Yang Runtao, Wu Feng, Zhang Chengjin, Zhang Lina
School of Mechanical, Electrical and Information Engineering, Shandong University, Weihai 264209, China.
Int J Mol Sci. 2021 Mar 30;22(7):3589. doi: 10.3390/ijms22073589.
As critical components of DNA, enhancers can efficiently and specifically manipulate the spatial and temporal regulation of gene transcription. Malfunction or dysregulation of enhancers is implicated in a slew of human pathology. Therefore, identifying enhancers and their strength may provide insights into the molecular mechanisms of gene transcription and facilitate the discovery of candidate drug targets. In this paper, a new enhancer and its strength predictor, iEnhancer-GAN, is proposed based on a deep learning framework in combination with the word embedding and sequence generative adversarial net (Seq-GAN). Considering the relatively small training dataset, the Seq-GAN is designed to generate artificial sequences. Given that each functional element in DNA sequences is analogous to a "word" in linguistics, the word segmentation methods are proposed to divide DNA sequences into "words", and the skip-gram model is employed to transform the "words" into digital vectors. In view of the powerful ability to extract high-level abstraction features, a convolutional neural network (CNN) architecture is constructed to perform the identification tasks, and the word vectors of DNA sequences are vertically concatenated to form the embedding matrices as the input of the CNN. Experimental results demonstrate the effectiveness of the Seq-GAN to expand the training dataset, the possibility of applying word segmentation methods to extract "words" from DNA sequences, the feasibility of implementing the skip-gram model to encode DNA sequences, and the powerful prediction ability of the CNN. Compared with other state-of-the-art methods on the training dataset and independent test dataset, the proposed method achieves a significantly improved overall performance. It is anticipated that the proposed method has a certain promotion effect on enhancer related fields.
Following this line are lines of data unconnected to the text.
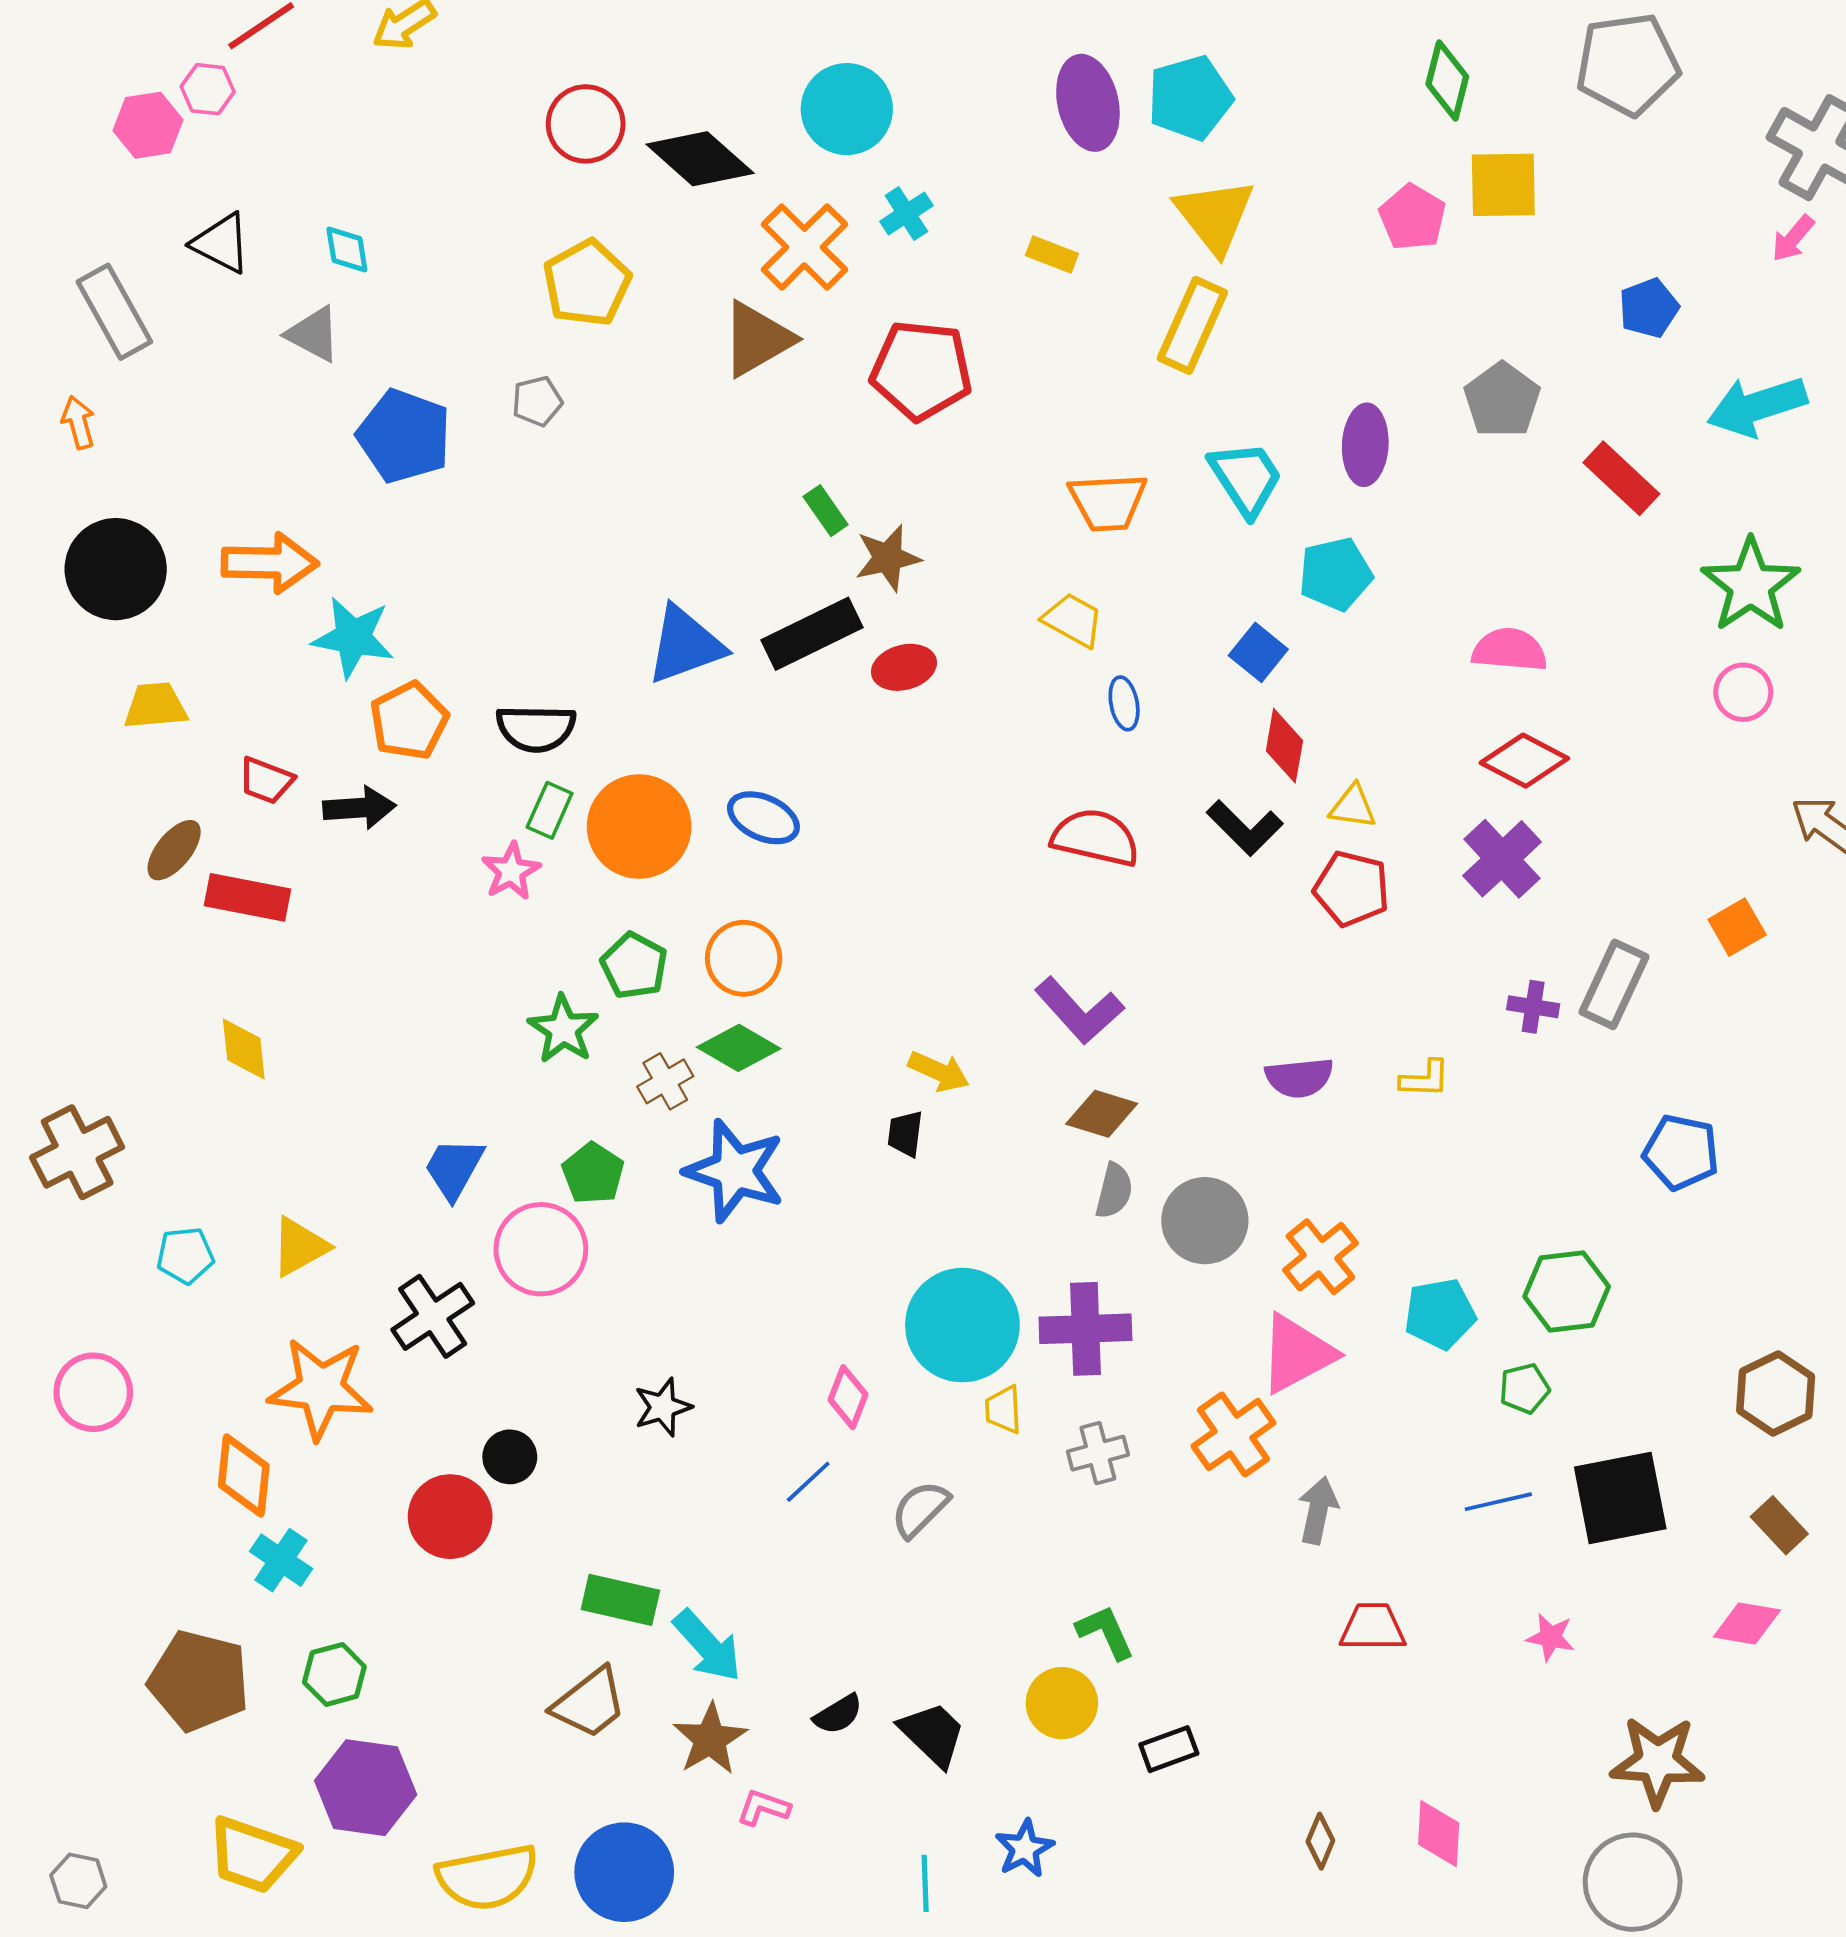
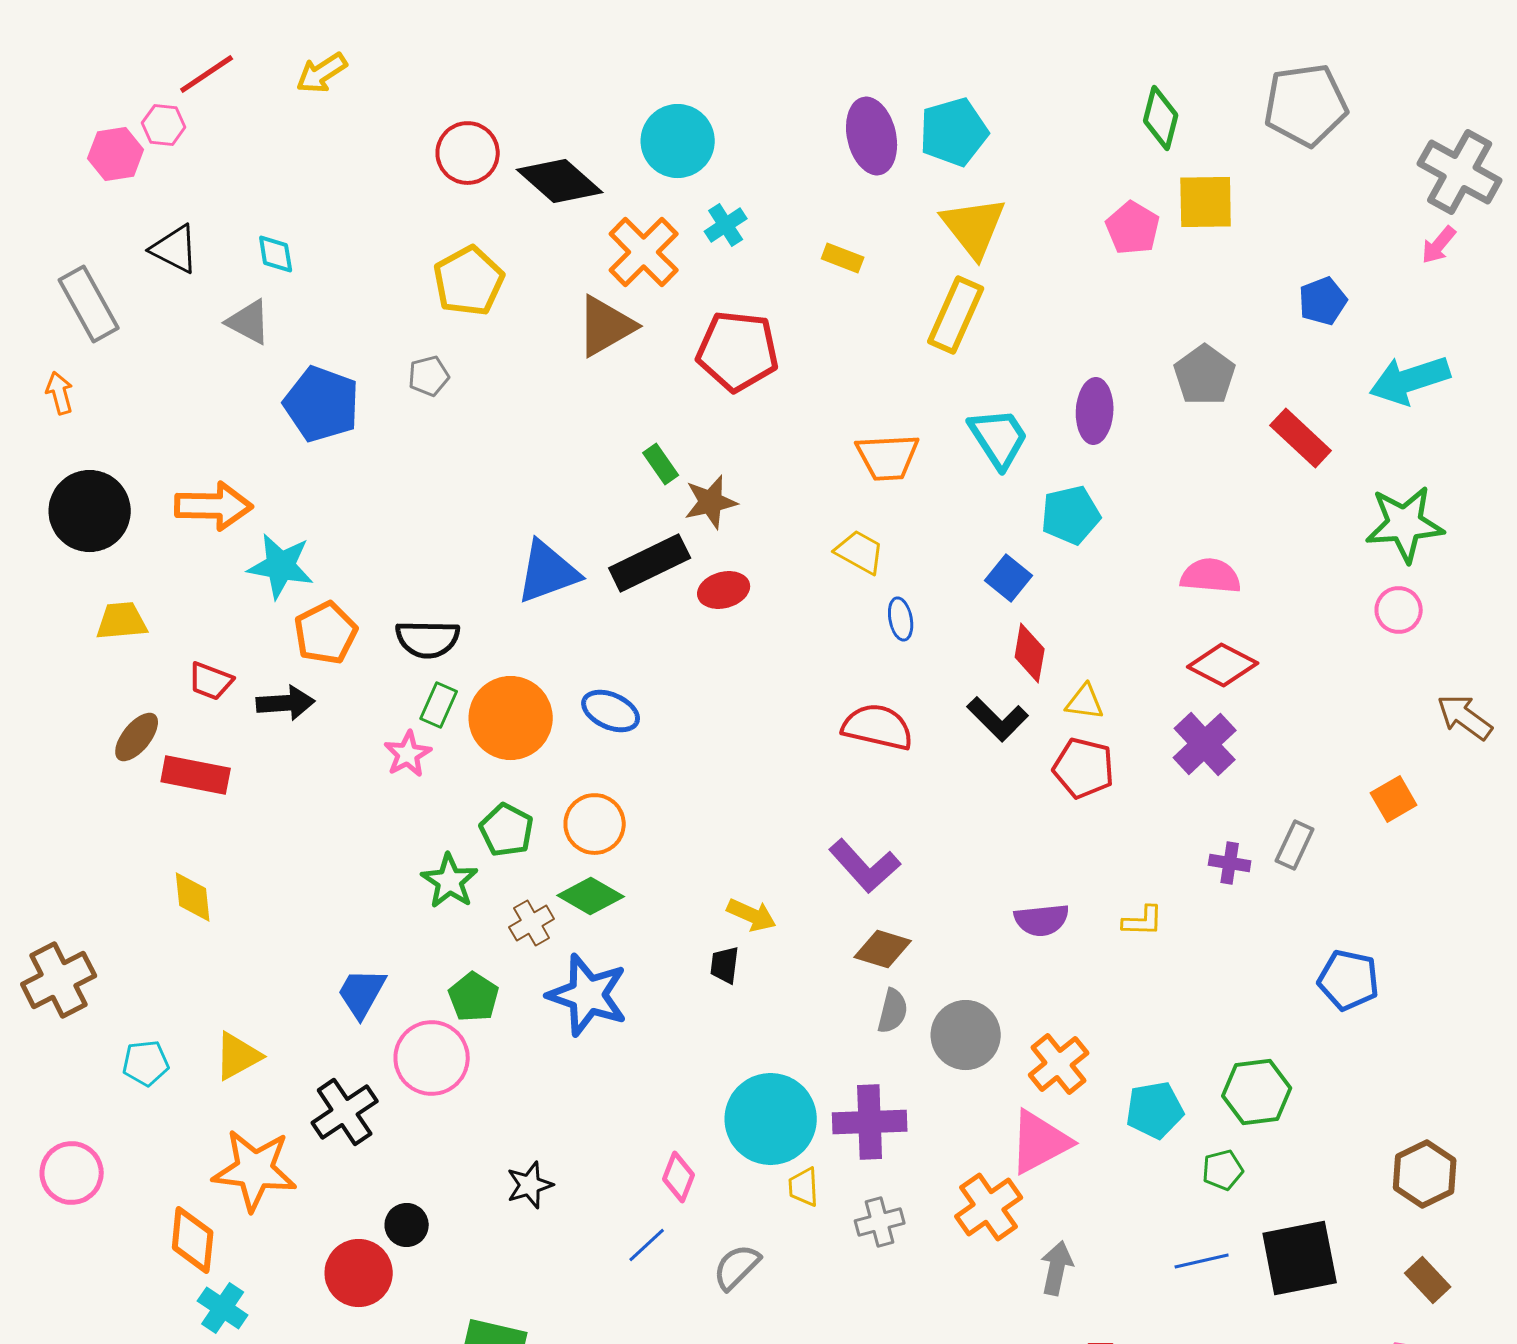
green star: (1751, 585) -> (1405, 524), turned 30
gray rectangle: (1614, 984) -> (1295, 845), size x0.7

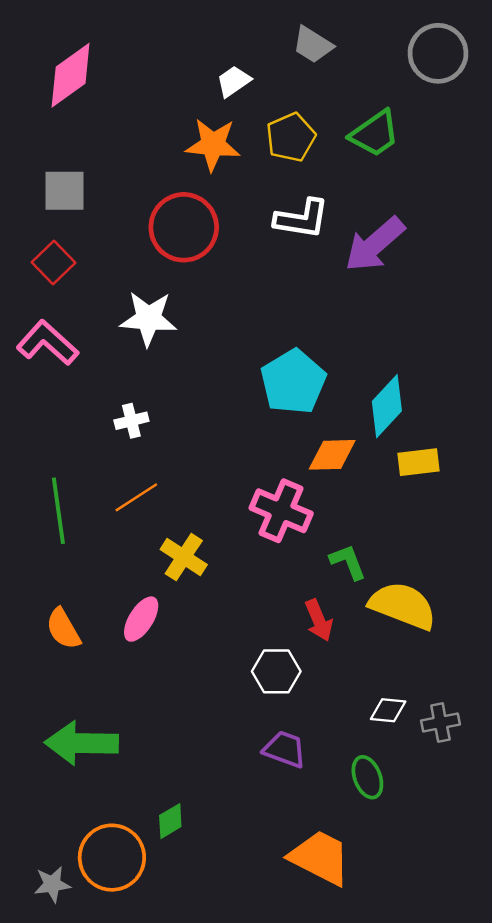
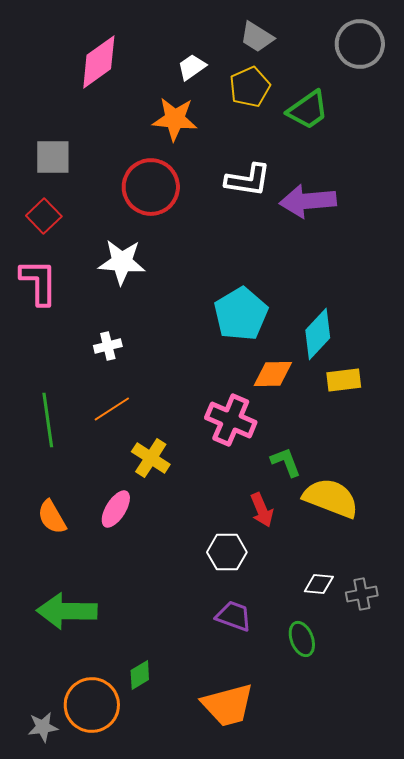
pink diamond: (71, 75) -> (99, 62), moved
yellow pentagon: (291, 137) -> (250, 87), moved
purple arrow: (375, 244) -> (308, 201), turned 36
pink L-shape: (47, 343) -> (39, 282), turned 48
orange trapezoid: (320, 858) -> (228, 705), moved, turned 138

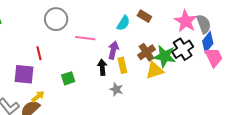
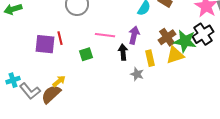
pink line: (85, 38) -> (105, 35), moved
yellow rectangle: (122, 65) -> (150, 58), moved
purple square: (24, 74) -> (45, 44), moved
green square: (68, 78) -> (86, 54), moved

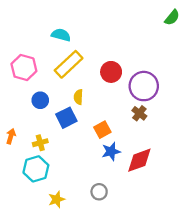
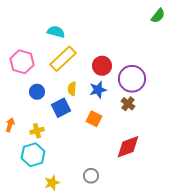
orange square: (102, 130) -> (94, 119), turned -35
blue star: (111, 151) -> (98, 90), moved

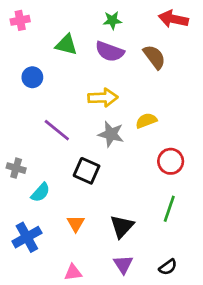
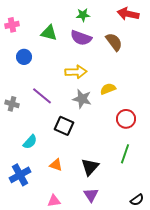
pink cross: (20, 20) -> (12, 25), moved
gray cross: (16, 168) -> (12, 104), moved
orange triangle: (76, 224) -> (56, 165), turned -40
black semicircle: (168, 267) -> (137, 200), moved

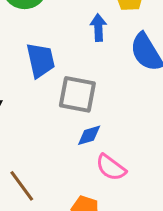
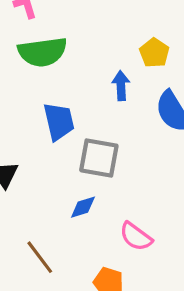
blue diamond: (89, 135) -> (83, 207), moved

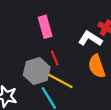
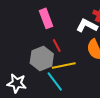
yellow line: (61, 81) -> (64, 66), turned -35

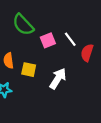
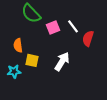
yellow square: (29, 70) -> (32, 60), moved

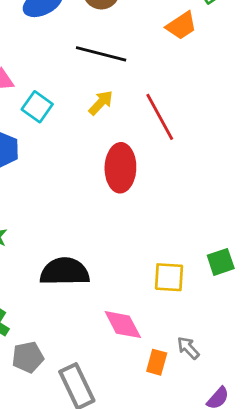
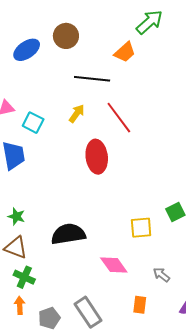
black line: (101, 54) -> (92, 79), moved
gray pentagon: (28, 357) -> (49, 318), moved
orange rectangle: (157, 362) -> (140, 305), moved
作为DNA的关键组成部分,增强子能够高效且特异性地调控基因转录的时空过程。增强子的功能异常或失调与一系列人类疾病相关。因此,识别增强子及其强度可能有助于深入了解基因转录的分子机制,并促进候选药物靶点的发现。本文基于深度学习框架,结合词嵌入和序列生成对抗网络(Seq-GAN),提出了一种新的增强子及其强度预测器iEnhancer-GAN。考虑到训练数据集相对较小,Seq-GAN被设计用于生成人工序列。鉴于DNA序列中的每个功能元件类似于语言学中的一个“词”,本文提出了分词方法将DNA序列划分为“词”,并采用跳字模型将这些“词”转换为数字向量。鉴于卷积神经网络(CNN)具有强大的提取高级抽象特征的能力,构建了CNN架构来执行识别任务,并将DNA序列的词向量垂直拼接形成嵌入矩阵作为CNN的输入。实验结果证明了Seq-GAN扩展训练数据集的有效性、应用分词方法从DNA序列中提取“词”的可能性、实现跳字模型对DNA序列进行编码的可行性以及CNN强大的预测能力。与训练数据集和独立测试数据集上的其他现有方法相比,所提出的方法在整体性能上有显著提升。预计该方法将对增强子相关领域有一定的推动作用。